Dandre Conyers is a junior psychology major from Saint Augustine’s University. His research area is social and clinical psychology, and he will be mentored by Shook.

“Being from the Bahamas, it's hard to make it out. Guys my age usually fall to the streets, death or incarceration. I decided to take full advantage of the opportunity because many people don't get the chance to,” Conyers said. “I hope to be introduced to resources and meet a variety of professionals in my field. Being as hungry as I am for knowledge, I know this program will only add to my skillset and prepare me for my future career." 

Brianna Forte is a psychology junior with an emphasis in neuroscience at the University of Massachusetts-Amhurst. She will study behavioral neuroscience in Cole Vonder Haar and Kris Martens’ Injury and Recovery Lab.

“As a rising senior, I wanted to get the most out of my college experience. Being able to do research in the summer was a great way to do that,” Forte said. “With my goal of applying for doctoral programs in behavioral neuroscience, this program will give me the hands-on experience needed to determine where my research interests lie within the field and give me a jumpstart in terms of getting involved in neuroscience-related labs.”

Tasia Hawks is a junior psychology major from Chowan University. She will study behavioral neuroscience with Steven Kinsey.

“I decided to apply because I wanted to be exposed to research more than what my small college could offer,” Hawks said. “This program is going to help me get deeper into research and give me an edge when I apply to graduate school. I look forward to having a chance to work in the lab as well as network with everyone in the program.”

Bralia Pierce is a freshman majoring in pre-medicine psychology at the College of William and Mary. She will conduct research with Julie Patrick.

“Seeing that this experience was for undergraduates with little to no research experience, I thought it was the perfect opportunity for me,” Pierce said. “I am looking forward to working with Dr. Patrick and learning more about her research in adult developmental psychology. I believe this program will provide me the tools and skills needed to enhance my professional development and prepare me for medical school.”

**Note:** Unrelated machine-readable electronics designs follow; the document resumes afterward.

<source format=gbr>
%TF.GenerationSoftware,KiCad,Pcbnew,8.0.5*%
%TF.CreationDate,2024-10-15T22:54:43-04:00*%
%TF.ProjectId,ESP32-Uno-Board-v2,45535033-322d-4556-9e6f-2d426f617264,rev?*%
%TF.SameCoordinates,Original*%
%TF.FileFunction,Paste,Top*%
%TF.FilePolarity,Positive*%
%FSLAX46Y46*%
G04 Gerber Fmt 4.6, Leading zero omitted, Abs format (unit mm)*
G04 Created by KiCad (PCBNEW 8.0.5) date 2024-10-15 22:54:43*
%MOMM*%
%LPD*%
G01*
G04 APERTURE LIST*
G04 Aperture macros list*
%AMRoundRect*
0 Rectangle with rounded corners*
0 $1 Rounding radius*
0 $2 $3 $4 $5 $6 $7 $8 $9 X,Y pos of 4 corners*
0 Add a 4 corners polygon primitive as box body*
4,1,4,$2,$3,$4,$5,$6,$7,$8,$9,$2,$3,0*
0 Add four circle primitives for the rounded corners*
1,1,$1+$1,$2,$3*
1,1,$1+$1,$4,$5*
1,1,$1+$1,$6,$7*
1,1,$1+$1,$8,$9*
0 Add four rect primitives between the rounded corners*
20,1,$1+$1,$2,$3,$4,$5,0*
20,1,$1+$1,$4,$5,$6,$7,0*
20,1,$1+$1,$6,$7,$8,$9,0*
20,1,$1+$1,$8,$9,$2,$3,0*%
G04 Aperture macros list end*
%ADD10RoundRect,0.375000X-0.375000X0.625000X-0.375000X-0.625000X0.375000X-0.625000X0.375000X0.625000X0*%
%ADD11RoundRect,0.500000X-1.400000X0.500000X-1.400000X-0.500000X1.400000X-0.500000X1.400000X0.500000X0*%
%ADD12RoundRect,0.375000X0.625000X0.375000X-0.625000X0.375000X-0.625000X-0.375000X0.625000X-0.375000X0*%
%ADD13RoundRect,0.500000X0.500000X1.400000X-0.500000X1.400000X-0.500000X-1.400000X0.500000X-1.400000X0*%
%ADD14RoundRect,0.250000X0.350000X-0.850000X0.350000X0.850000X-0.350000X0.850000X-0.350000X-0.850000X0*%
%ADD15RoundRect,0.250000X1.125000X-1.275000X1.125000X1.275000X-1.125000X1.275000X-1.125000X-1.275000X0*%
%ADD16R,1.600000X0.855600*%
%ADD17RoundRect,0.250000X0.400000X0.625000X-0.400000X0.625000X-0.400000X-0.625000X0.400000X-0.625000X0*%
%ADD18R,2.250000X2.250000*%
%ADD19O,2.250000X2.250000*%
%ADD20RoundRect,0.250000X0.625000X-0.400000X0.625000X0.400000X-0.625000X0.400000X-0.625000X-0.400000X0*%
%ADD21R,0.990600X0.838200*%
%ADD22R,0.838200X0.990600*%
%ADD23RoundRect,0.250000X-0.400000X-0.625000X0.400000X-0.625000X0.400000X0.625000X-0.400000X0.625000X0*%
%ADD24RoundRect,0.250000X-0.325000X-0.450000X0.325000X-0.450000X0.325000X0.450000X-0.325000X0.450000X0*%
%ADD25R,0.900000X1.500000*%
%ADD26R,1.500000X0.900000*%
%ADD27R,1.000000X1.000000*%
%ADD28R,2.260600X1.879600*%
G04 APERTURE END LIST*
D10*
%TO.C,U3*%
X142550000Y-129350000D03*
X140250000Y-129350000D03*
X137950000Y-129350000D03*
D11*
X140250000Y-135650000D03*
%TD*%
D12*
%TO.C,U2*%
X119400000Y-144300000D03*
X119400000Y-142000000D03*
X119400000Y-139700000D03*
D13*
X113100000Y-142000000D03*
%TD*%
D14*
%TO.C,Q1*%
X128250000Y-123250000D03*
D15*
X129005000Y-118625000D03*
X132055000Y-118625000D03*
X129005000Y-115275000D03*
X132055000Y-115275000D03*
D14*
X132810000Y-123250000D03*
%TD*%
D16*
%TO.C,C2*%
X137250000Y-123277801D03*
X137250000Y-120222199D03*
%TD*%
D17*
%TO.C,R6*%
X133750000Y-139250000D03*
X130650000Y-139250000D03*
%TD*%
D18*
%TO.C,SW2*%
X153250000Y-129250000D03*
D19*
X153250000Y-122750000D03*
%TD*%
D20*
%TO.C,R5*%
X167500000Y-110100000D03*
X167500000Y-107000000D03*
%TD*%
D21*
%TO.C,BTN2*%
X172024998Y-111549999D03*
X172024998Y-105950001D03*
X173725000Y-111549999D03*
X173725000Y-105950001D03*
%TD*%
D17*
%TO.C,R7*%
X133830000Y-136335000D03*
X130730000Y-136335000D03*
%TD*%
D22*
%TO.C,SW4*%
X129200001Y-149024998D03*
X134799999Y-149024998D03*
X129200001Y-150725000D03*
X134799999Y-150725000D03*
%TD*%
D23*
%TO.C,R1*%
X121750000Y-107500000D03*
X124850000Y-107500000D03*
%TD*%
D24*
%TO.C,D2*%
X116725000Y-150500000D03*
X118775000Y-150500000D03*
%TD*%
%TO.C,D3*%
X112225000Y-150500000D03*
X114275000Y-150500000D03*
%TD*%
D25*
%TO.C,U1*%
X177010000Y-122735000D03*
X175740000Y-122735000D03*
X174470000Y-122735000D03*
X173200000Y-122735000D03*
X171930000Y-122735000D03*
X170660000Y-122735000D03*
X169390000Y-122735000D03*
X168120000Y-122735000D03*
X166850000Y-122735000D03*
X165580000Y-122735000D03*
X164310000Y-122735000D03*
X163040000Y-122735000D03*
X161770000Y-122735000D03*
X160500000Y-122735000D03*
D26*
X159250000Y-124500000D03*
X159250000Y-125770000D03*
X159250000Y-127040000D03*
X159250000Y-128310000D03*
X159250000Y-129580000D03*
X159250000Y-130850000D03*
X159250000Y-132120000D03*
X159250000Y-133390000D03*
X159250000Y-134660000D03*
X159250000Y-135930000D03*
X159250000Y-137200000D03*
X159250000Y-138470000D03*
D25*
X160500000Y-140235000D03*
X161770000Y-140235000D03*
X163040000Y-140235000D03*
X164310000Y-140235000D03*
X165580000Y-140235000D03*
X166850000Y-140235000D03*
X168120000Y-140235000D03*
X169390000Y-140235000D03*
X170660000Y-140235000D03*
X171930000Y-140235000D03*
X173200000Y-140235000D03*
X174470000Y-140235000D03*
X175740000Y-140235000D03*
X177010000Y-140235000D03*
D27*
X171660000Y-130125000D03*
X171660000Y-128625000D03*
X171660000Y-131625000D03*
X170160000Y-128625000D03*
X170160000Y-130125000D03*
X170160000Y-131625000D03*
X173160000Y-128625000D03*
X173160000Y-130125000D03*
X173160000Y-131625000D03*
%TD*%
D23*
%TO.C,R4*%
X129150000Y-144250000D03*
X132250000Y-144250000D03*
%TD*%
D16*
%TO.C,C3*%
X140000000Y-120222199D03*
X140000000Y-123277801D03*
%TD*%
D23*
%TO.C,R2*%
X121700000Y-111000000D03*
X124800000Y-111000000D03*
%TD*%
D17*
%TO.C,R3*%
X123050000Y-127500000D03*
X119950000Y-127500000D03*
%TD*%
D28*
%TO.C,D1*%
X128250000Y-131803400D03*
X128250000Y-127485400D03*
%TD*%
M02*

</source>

Bryan Rodriguez is a junior studying neuroscience at the University of Nebraska-Omaha. He will also be mentored by Vonder Haar and Martens.

“This internship will be one of the first times I’m away from home for an extended period of time. I look forward to meeting new people and becoming more comfortable with the scientific process of developing an experiment and actually following through with it,” Rodriguez said. “One of my goals this year was to become more comfortable with uncomfortable things, and this program will help me in that direction both academically and in life.”

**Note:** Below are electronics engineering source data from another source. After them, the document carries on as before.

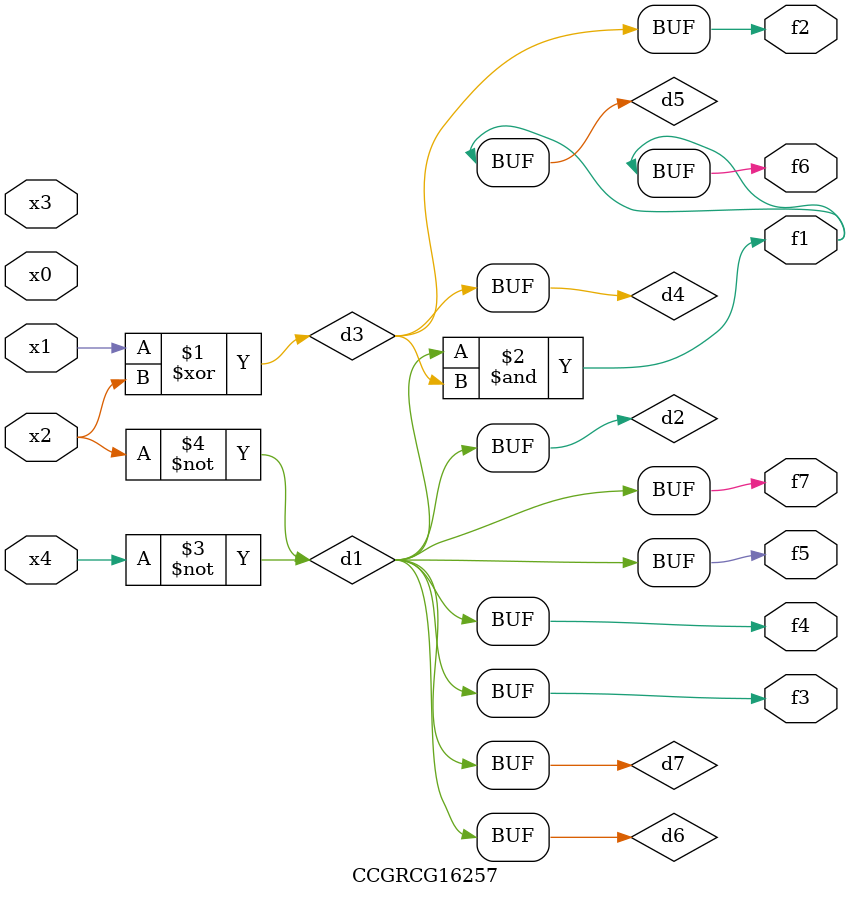
<source format=v>
module CCGRCG16257(
	input x0, x1, x2, x3, x4,
	output f1, f2, f3, f4, f5, f6, f7
);

	wire d1, d2, d3, d4, d5, d6, d7;

	not (d1, x4);
	not (d2, x2);
	xor (d3, x1, x2);
	buf (d4, d3);
	and (d5, d1, d3);
	buf (d6, d1, d2);
	buf (d7, d2);
	assign f1 = d5;
	assign f2 = d4;
	assign f3 = d7;
	assign f4 = d7;
	assign f5 = d7;
	assign f6 = d5;
	assign f7 = d7;
endmodule

</source>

Malinda Smith is a junior majoring in psychology and social work at Barton College. She will conduct a developmental psychology study with Amy Gentzler.

“Much like many soon to be graduates, I am not quite sure what my plans are for the future. However, throughout this academic year, research has captivated me,” Smith said. “I hope the program will help me determine whether research is something that holds a promising future for me and is something that I am truly passionate about.”

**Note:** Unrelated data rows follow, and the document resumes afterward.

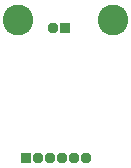
<source format=gbr>
G04 #@! TF.GenerationSoftware,KiCad,Pcbnew,(5.1.6)-1*
G04 #@! TF.CreationDate,2020-12-13T22:38:15+01:00*
G04 #@! TF.ProjectId,RS485,52533438-352e-46b6-9963-61645f706362,rev?*
G04 #@! TF.SameCoordinates,Original*
G04 #@! TF.FileFunction,Soldermask,Bot*
G04 #@! TF.FilePolarity,Negative*
%FSLAX46Y46*%
G04 Gerber Fmt 4.6, Leading zero omitted, Abs format (unit mm)*
G04 Created by KiCad (PCBNEW (5.1.6)-1) date 2020-12-13 22:38:15*
%MOMM*%
%LPD*%
G01*
G04 APERTURE LIST*
%ADD10C,2.600000*%
%ADD11O,0.950000X0.950000*%
%ADD12R,0.950000X0.950000*%
G04 APERTURE END LIST*
D10*
X150000000Y-81750000D03*
X158000000Y-81750000D03*
D11*
X155675000Y-93500000D03*
X154675000Y-93500000D03*
X153675000Y-93500000D03*
X152675000Y-93500000D03*
X151675000Y-93500000D03*
D12*
X150675000Y-93500000D03*
D11*
X152950000Y-82500000D03*
D12*
X153950000Y-82500000D03*
M02*

</source>
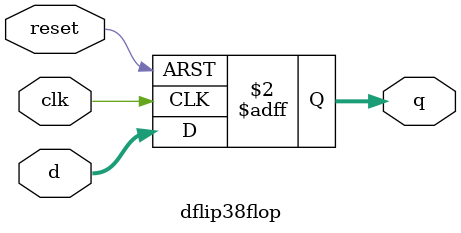
<source format=v>
module dflip38flop (d,clk,reset,q);

  input clk,reset;
  input [37:0] d;
  output [37:0] q;
  reg [37:0] q;

  always @ (posedge clk or posedge reset)
    if(reset)
      q<=38'b0 ;
    else
      q<=d;

  // end



endmodule // dflip38flop

</source>
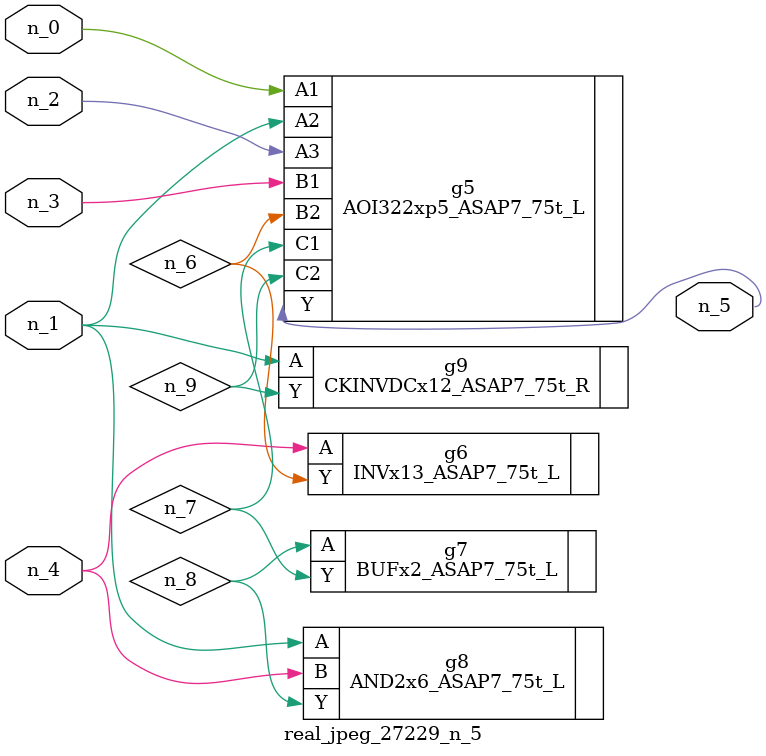
<source format=v>
module real_jpeg_27229_n_5 (n_4, n_0, n_1, n_2, n_3, n_5);

input n_4;
input n_0;
input n_1;
input n_2;
input n_3;

output n_5;

wire n_8;
wire n_6;
wire n_7;
wire n_9;

AOI322xp5_ASAP7_75t_L g5 ( 
.A1(n_0),
.A2(n_1),
.A3(n_2),
.B1(n_3),
.B2(n_6),
.C1(n_7),
.C2(n_9),
.Y(n_5)
);

AND2x6_ASAP7_75t_L g8 ( 
.A(n_1),
.B(n_4),
.Y(n_8)
);

CKINVDCx12_ASAP7_75t_R g9 ( 
.A(n_1),
.Y(n_9)
);

INVx13_ASAP7_75t_L g6 ( 
.A(n_4),
.Y(n_6)
);

BUFx2_ASAP7_75t_L g7 ( 
.A(n_8),
.Y(n_7)
);


endmodule
</source>
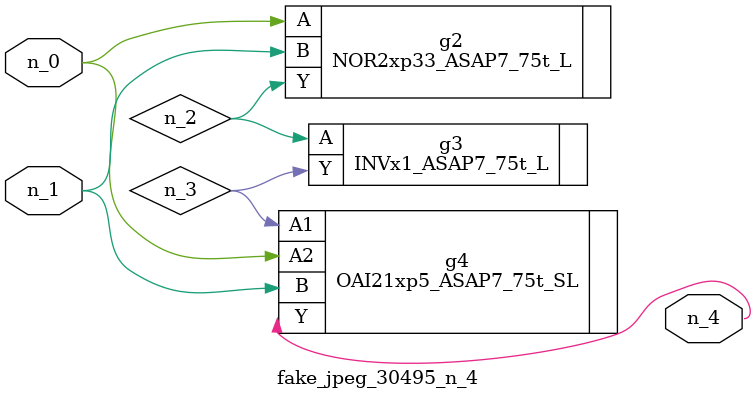
<source format=v>
module fake_jpeg_30495_n_4 (n_0, n_1, n_4);

input n_0;
input n_1;

output n_4;

wire n_2;
wire n_3;

NOR2xp33_ASAP7_75t_L g2 ( 
.A(n_0),
.B(n_1),
.Y(n_2)
);

INVx1_ASAP7_75t_L g3 ( 
.A(n_2),
.Y(n_3)
);

OAI21xp5_ASAP7_75t_SL g4 ( 
.A1(n_3),
.A2(n_0),
.B(n_1),
.Y(n_4)
);


endmodule
</source>
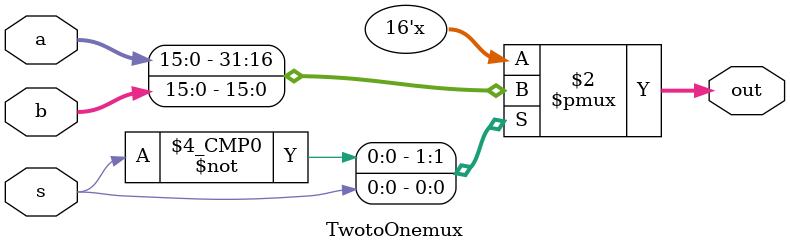
<source format=v>

module TwotoOnemux(a, b, s, out);

input [15:0] a, b;
input s;
output [15:0] out;
reg [15:0] out;
// used in procedural statement
always @ (s or a or b)
        case (s)
                2'b0: out = a;
                2'b1: out = b;
        endcase
endmodule
</source>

Sidney Stover is a junior majoring in statistics and psychology from Marshall University. She will conduct developmental psychology research with Aaron Metzger

“The program will give me a chance to explore research and work closely with a mentor, which is an amazing opportunity as an undergraduate student. I hope to obtain skills and experience that will be beneficial in graduate school and in my future endeavors in psychology,” Stover said. “Research is an integral part of any field, and the skillset I gain here will be essential in achieving my future goals.” 

The program is funded by the American Psychological Association’s Summer Undergraduate Psychology Research Experience program with support from WVU’s Office of the Provost and Department of Psychology. WVU is one of nine universities across the U.S. awarded an APA grant to host students.

The students will present their projects at WVU’s Summer Undergraduate Research Symposium on Thursday, July 26.